Consider that most human of natural sciences, m

Mathematics. It is telling that the mathematics that we have developed since Newton mirrors this apparent imperative to group things into classes. Modern mathematics is grounded in set theory, in which the most fundamental attribute of an object is membership of a set. Given a set, set theory uses the notion of equivalence classes to construct new sets using an equivalence relation, which groups together objects that share some common property. For example, given the set of all humans the equivalence relation “belongs to the same sex” divides humanity into two equivalence classes: male and female. Minka will mention Paul's two favourite human equivalence classes.

We therefore posit that our propensity for perceiving and classifying objects, seeing the world in, for want of a better word, an “atomistic” way, is an innate propensity of humankind, one which we cannot escape and one which is apparently stronger than our innate propensity for perceiving relations among objects. A relational view of the world does therefore not come naturally and must be actively cultivated. Again this is mirrored in mathematics. It is only in the last half of the 20th century that we seen the development of an alternative foundation for mathematics called category theory, the one that I mentioned Rosen uses, where the most fundamental concept is that of a mapping or morphism, which describes a relationship between two objects. In category theory it is even possible to do away with elements of sets completely, casting everything in terms of mappings. In a real sense, category theory provides a calculus of organisation, and, thereby, a formal basis for describing and understanding complex systems in relational terms.

The active development of the sciences of systems and complexity in the domains of both the natural and human sciences shows that there is a generally perceived need for a relational view of the world and that there is an active striving towards it, despite our predilection for atomistic thinking. Paul's contribution to the development of a philosophy that could underlie the relational worldview was of fundamental importance.

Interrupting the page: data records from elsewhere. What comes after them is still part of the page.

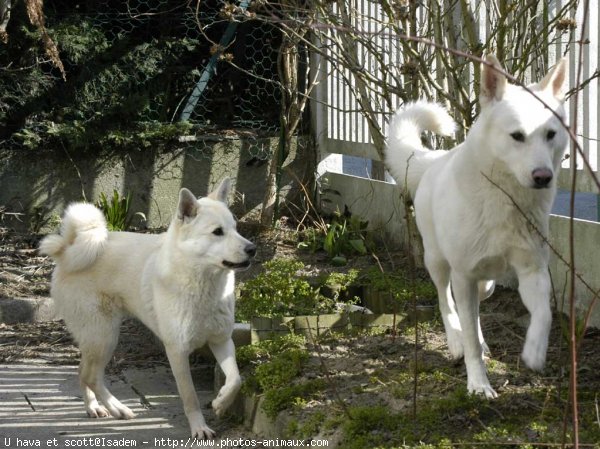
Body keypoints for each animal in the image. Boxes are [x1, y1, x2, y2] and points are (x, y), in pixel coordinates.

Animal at [39, 178, 255, 438]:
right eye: (217, 232)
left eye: (235, 227)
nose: (252, 248)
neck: (202, 282)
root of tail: (67, 249)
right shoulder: (177, 351)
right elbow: (190, 397)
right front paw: (199, 427)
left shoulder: (221, 340)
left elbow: (236, 379)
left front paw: (221, 402)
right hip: (104, 336)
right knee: (91, 376)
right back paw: (117, 408)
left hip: (96, 339)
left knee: (83, 372)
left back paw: (94, 408)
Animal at [384, 55, 568, 396]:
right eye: (517, 136)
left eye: (550, 134)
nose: (543, 177)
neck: (505, 199)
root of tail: (435, 159)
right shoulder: (463, 273)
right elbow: (467, 331)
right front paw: (479, 383)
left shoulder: (532, 270)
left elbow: (545, 315)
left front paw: (534, 352)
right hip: (437, 261)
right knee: (446, 301)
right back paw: (455, 340)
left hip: (481, 280)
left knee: (480, 299)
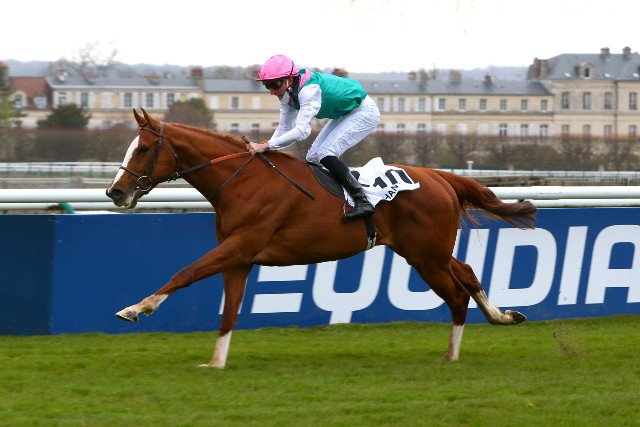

Now Paul is gone and leaves behind an empty space which seems impossible to fill. But, he also leaves behind a host of inspired students and young colleagues who, given time, are more than capable of growing into this space. It is up to us, the Centre for Studies in Complexity, the Department of Philosophy, and the wonderful group of people that join us in our weekly colloquium on complexity to protect that space and allow Paul's intellectual heritage to bloom.